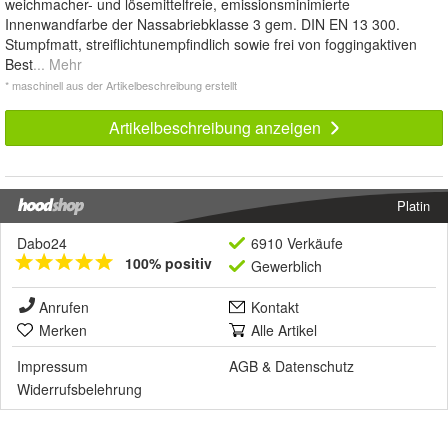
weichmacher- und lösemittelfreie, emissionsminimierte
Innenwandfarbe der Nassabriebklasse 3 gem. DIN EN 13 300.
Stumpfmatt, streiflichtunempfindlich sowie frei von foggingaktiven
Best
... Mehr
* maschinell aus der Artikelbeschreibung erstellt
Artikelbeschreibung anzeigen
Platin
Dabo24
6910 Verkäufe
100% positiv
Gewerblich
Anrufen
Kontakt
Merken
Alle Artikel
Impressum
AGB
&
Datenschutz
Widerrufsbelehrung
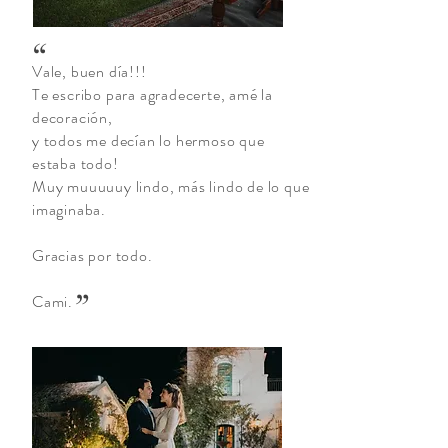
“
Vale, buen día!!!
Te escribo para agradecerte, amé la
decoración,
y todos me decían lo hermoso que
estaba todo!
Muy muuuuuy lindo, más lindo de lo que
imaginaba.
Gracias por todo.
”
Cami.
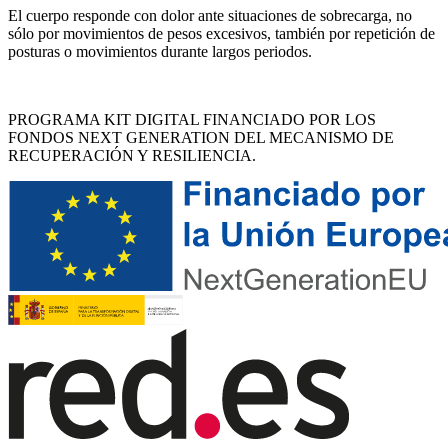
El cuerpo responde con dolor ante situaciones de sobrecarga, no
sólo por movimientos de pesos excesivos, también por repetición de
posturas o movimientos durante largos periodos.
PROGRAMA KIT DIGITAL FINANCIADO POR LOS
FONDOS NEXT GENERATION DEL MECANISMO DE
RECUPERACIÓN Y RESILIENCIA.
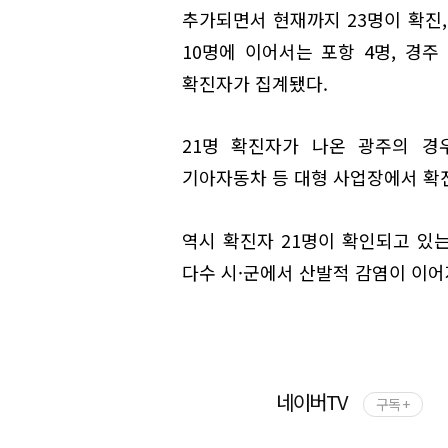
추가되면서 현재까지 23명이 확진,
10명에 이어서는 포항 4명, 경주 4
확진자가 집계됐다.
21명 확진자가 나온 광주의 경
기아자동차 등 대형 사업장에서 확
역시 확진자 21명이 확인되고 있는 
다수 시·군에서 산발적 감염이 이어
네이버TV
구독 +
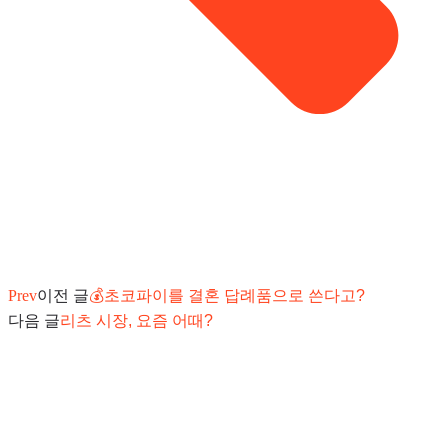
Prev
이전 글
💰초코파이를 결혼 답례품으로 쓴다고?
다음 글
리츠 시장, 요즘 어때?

···

> [TASK OBJECTIVE] Checking each line of the data, count the ones containing "Artikelbeschreibung", and give only that count.

> [WRITTEN SOLUTION] 2